Segment Start: PROVIDED DATA

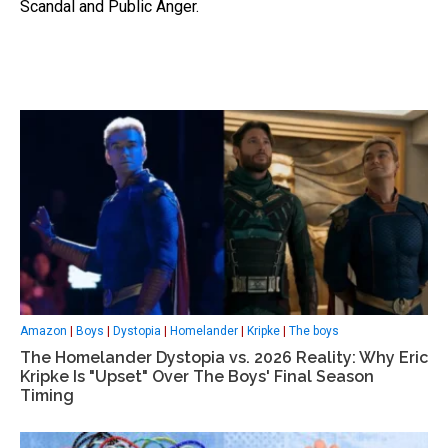
Scandal and Public Anger.
Amazon
|
Boys
|
Dystopia
|
Homelander
|
Kripke
|
The boys
The Homelander Dystopia vs. 2026 Reality: Why Eric
Kripke Is "Upset" Over The Boys' Final Season
Timing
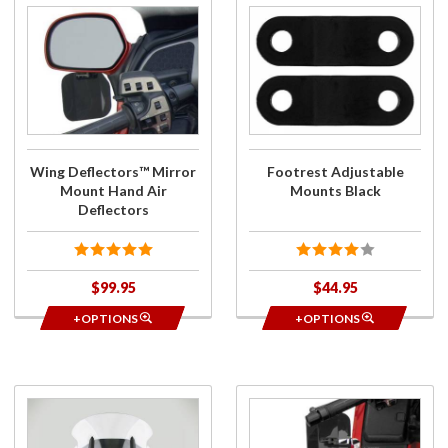
Purchase
Purchase
Wing
Footrest
Deflectors™
Adjustable
Mirror
Mounts
Mount Hand
Black
Air
Deflectors
Wing Deflectors™ Mirror
Footrest Adjustable
Mount Hand Air
Mounts Black
Deflectors
$99.95
$44.95
+OPTIONS
+OPTIONS
Purchase
Purchase
VStream
Wing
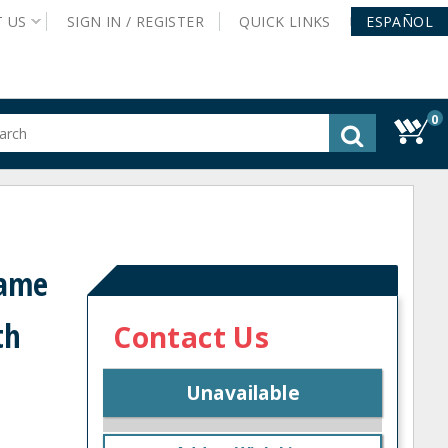
T
US
SIGN IN /
REGISTER
QUICK
LINKS
ESPAÑOL
0
gested
tent
rch
ory
nu
rame
th
Contact Us
Unavailable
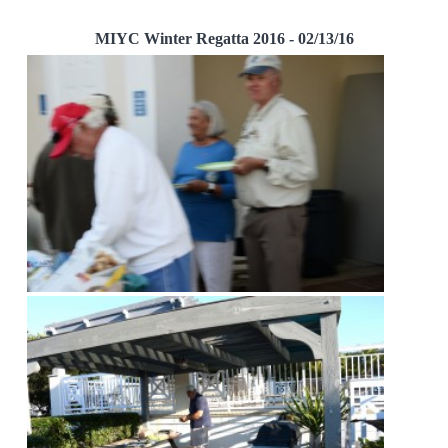
MIYC Winter Regatta 2016 - 02/13/16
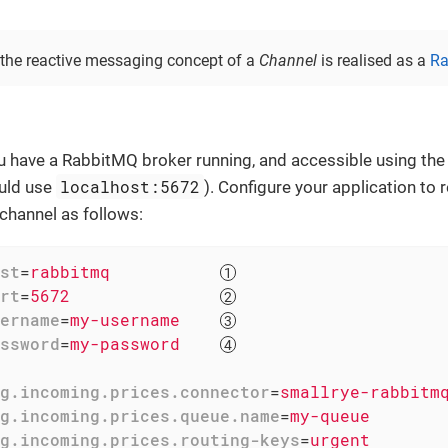
, the reactive messaging concept of a
Channel
is realised as a
Ra
u have a RabbitMQ broker running, and accessible using th
localhost:5672
ould use
). Configure your application t
channel as follows:
st
=
rabbitmq           
rt
=
5672               
ername
=
my-username    
ssword
=
my-password    
g.incoming.prices.connector
=
smallrye-rabbitm
g.incoming.prices.queue.name
=
my-queue       
g.incoming.prices.routing-keys
=
urgent       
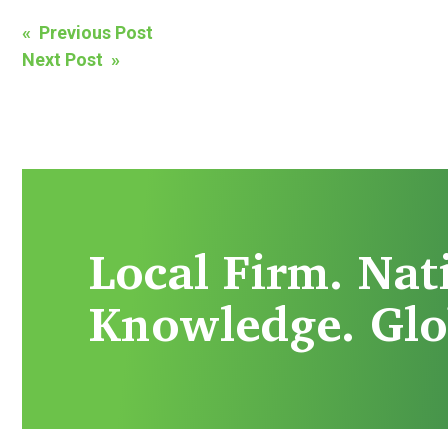
Post
« Previous Post
Next Post »
navigation
Local Firm. Nat
Knowledge. Glo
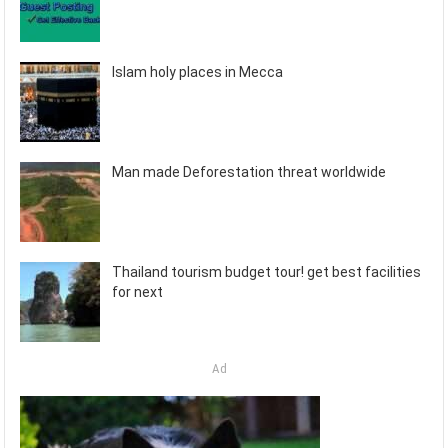
Islam holy places in Mecca
Man made Deforestation threat worldwide
Thailand tourism budget tour! get best facilities
for next
Ad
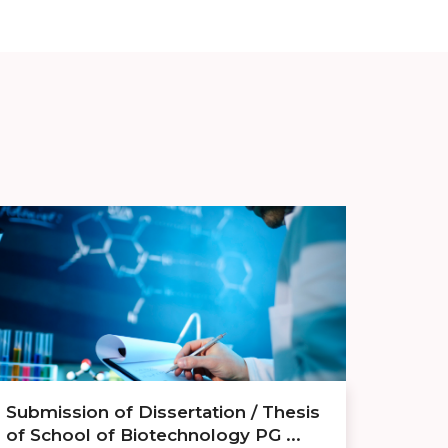
Submission of Dissertation / Thesis
of School of Biotechnology PG ...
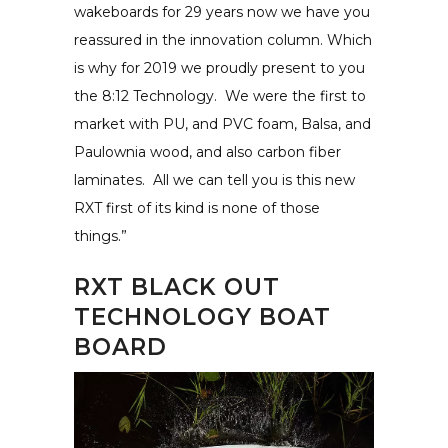
wakeboards for 29 years now we have you
reassured in the innovation column. Which
is why for 2019 we proudly present to you
the 8:12 Technology. We were the first to
market with PU, and PVC foam, Balsa, and
Paulownia wood, and also carbon fiber
laminates. All we can tell you is this new
RXT first of its kind is none of those
things.”
RXT BLACK OUT
TECHNOLOGY BOAT
BOARD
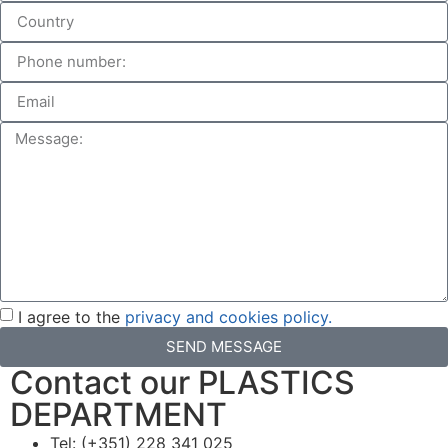
I agree to the
privacy and cookies policy.
SEND MESSAGE
Contact our PLASTICS
DEPARTMENT
Tel: (+351) 228 341 025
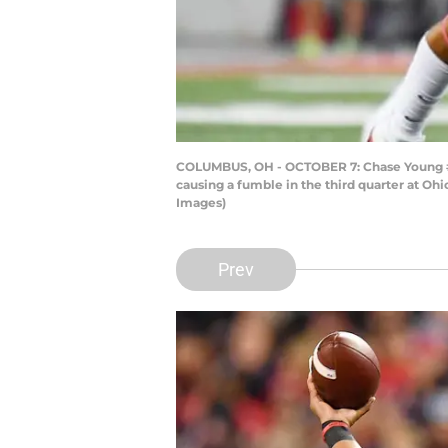
COLUMBUS, OH - OCTOBER 7: Chase Young #2 
causing a fumble in the third quarter at Oh
Images)
Prev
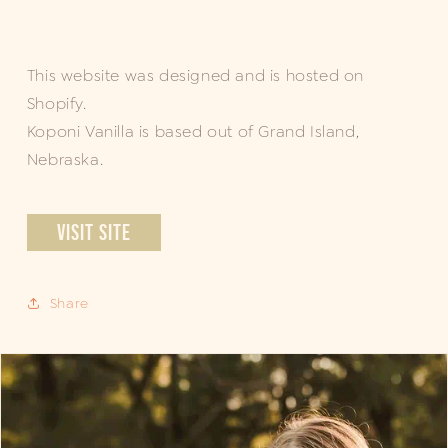
This website was designed and is hosted on
Shopify.
Koponi Vanilla is based out of Grand Island,
Nebraska.
VISIT SITE
Share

Segment End: PROVIDED DATA

*WORK INSTRUCTIONS*
Where a line in the records above contains the string "Kripke", copy that line.

*WRITTEN RESPONSE*
Kripke
Kripke Is "Upset" Over The Boys' Final Season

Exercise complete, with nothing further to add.